=== About this task ===
Determine how many lines in the records hold "master", and give that number with nothing added.

=== Data supplied ===
# # #
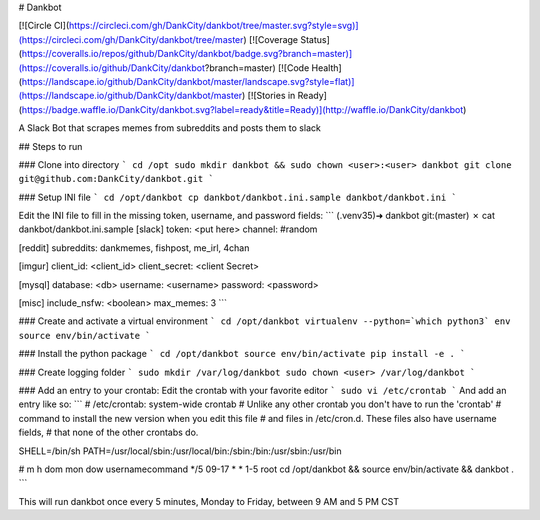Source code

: # Dankbot

[![Circle CI](https://circleci.com/gh/DankCity/dankbot/tree/master.svg?style=svg)](https://circleci.com/gh/DankCity/dankbot/tree/master) [![Coverage Status](https://coveralls.io/repos/github/DankCity/dankbot/badge.svg?branch=master)](https://coveralls.io/github/DankCity/dankbot?branch=master) [![Code Health](https://landscape.io/github/DankCity/dankbot/master/landscape.svg?style=flat)](https://landscape.io/github/DankCity/dankbot/master) [![Stories in Ready](https://badge.waffle.io/DankCity/dankbot.svg?label=ready&title=Ready)](http://waffle.io/DankCity/dankbot)

A Slack Bot that scrapes memes from subreddits and posts them to slack

## Steps to run

### Clone into directory
```
cd /opt
sudo mkdir dankbot && sudo chown <user>:<user> dankbot
git clone git@github.com:DankCity/dankbot.git
```

### Setup INI file
```
cd /opt/dankbot
cp dankbot/dankbot.ini.sample dankbot/dankbot.ini
```

Edit the INI file to fill in the missing token, username, and password fields:
```
(.venv35)➜  dankbot git:(master) ✗ cat dankbot/dankbot.ini.sample
[slack]
token: <put here>
channel: #random

[reddit]
subreddits: dankmemes, fishpost, me_irl, 4chan

[imgur]
client_id: <client_id>
client_secret: <client Secret>

[mysql]
database: <db>
username: <username>
password: <password>

[misc]
include_nsfw: <boolean>
max_memes: 3
```

### Create and activate a virtual environment
```
cd /opt/dankbot
virtualenv --python=`which python3` env
source env/bin/activate
```

### Install the python package
```
cd /opt/dankbot
source env/bin/activate
pip install -e .
```

### Create logging folder
```
sudo mkdir /var/log/dankbot
sudo chown <user> /var/log/dankbot
```

### Add an entry to your crontab:
Edit the crontab with your favorite editor
```
sudo vi /etc/crontab
```
And add an entry like so:
```
# /etc/crontab: system-wide crontab
# Unlike any other crontab you don't have to run the 'crontab'
# command to install the new version when you edit this file
# and files in /etc/cron.d. These files also have username fields,
# that none of the other crontabs do.

SHELL=/bin/sh
PATH=/usr/local/sbin:/usr/local/bin:/sbin:/bin:/usr/sbin:/usr/bin

# m h dom mon dow usernamecommand
*/5 09-17 * * 1-5 root cd /opt/dankbot && source env/bin/activate && dankbot .
```

This will run dankbot once every 5 minutes, Monday to Friday, between 9 AM and
5 PM CST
# # #
=== Answer box ===
2